Whole Grain Crackers

The City of St. Louis Department of Health suggests snacks that contain 12 to 15 grams of carbohydrate and recommends whole grain carbohydrate foods over processed, white flour-based foods. Enjoy eight animal crackers, three standard graham crackers, five slices of rye toast, 35 goldfish crackers or 12 wheat crackers as an acceptable diabetes-friendly snack. To ensure the crackers are made primarily from whole grains, check the ingredient list on the packaging. Whole grains should be listed within the first two to three ingredients. Seek whole grain cracker substitutes for processed crackers at your local grocery or health food store.

Low-Fat Yogurt

Researchers at Harvard University found a positive correlation between low-fat dairy products and reduced risk for type 2 diabetes.
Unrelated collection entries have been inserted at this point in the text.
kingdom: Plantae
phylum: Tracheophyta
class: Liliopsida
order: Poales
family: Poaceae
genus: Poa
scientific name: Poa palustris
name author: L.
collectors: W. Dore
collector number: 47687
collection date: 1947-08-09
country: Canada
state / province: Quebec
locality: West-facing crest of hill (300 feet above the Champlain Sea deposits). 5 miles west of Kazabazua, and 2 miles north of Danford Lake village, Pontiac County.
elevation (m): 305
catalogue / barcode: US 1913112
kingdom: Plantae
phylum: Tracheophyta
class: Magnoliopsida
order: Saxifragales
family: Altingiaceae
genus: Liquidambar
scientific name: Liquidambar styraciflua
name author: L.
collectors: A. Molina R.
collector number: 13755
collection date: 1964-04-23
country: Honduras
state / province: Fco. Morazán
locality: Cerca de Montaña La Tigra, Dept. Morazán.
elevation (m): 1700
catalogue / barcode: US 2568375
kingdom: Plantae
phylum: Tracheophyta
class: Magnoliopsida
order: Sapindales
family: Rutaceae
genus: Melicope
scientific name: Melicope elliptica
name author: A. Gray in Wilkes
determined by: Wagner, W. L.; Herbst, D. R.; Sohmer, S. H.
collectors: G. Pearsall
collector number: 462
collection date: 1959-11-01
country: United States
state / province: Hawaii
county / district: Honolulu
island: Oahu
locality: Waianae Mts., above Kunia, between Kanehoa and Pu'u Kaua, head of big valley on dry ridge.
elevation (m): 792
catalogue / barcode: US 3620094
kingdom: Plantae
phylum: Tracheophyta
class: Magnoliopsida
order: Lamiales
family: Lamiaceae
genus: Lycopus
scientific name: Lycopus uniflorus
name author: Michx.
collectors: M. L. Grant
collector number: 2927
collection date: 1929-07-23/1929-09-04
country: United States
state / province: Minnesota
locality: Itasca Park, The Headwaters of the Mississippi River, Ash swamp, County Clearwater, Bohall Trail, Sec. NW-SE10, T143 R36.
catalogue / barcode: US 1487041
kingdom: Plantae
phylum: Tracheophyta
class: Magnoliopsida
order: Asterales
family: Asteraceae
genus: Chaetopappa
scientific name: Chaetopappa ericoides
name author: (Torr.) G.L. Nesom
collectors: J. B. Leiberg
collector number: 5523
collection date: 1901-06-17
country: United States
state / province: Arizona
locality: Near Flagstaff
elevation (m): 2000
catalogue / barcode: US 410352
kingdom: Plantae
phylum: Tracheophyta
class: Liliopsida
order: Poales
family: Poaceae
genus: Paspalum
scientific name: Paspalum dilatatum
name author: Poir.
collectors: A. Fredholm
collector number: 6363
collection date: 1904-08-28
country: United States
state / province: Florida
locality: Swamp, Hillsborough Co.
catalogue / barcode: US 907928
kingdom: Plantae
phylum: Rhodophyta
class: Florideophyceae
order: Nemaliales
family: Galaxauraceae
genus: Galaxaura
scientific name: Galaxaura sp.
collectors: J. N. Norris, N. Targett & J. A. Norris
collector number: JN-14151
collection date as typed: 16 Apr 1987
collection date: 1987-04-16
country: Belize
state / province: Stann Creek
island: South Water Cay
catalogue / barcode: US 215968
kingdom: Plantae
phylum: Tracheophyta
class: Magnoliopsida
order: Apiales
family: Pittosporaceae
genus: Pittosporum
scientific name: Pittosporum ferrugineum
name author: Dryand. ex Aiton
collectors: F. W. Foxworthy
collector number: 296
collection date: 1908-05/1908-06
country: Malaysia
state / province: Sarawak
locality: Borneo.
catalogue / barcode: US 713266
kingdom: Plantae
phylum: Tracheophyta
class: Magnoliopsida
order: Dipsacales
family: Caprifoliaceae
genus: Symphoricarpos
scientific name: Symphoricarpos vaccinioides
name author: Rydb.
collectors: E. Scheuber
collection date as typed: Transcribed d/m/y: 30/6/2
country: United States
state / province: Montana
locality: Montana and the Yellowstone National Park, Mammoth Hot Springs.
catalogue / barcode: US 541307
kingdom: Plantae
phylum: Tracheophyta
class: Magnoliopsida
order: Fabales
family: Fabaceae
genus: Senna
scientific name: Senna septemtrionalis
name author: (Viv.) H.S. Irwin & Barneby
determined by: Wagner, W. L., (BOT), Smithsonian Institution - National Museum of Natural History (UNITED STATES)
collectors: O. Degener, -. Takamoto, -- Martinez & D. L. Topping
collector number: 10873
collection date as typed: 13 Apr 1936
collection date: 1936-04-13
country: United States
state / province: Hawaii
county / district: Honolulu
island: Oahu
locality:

In addition, low-fat dairy products, due to their content of lean protein, natural carbohydrates and nutrients such as vitamin D and calcium may promote healthy blood sugar levels. Enjoy one cup of low-fat yogurt on its own or topped with fresh fruit, as a health, diabetes-friendly snack. Frozen yogurt generally contains more sugar and fewer nutrients so choose yogurt cups most often. If you do desire frozen yogurt, enjoy 1/2 cup as a snack in order to stay within appropriate carbohydrate allowance.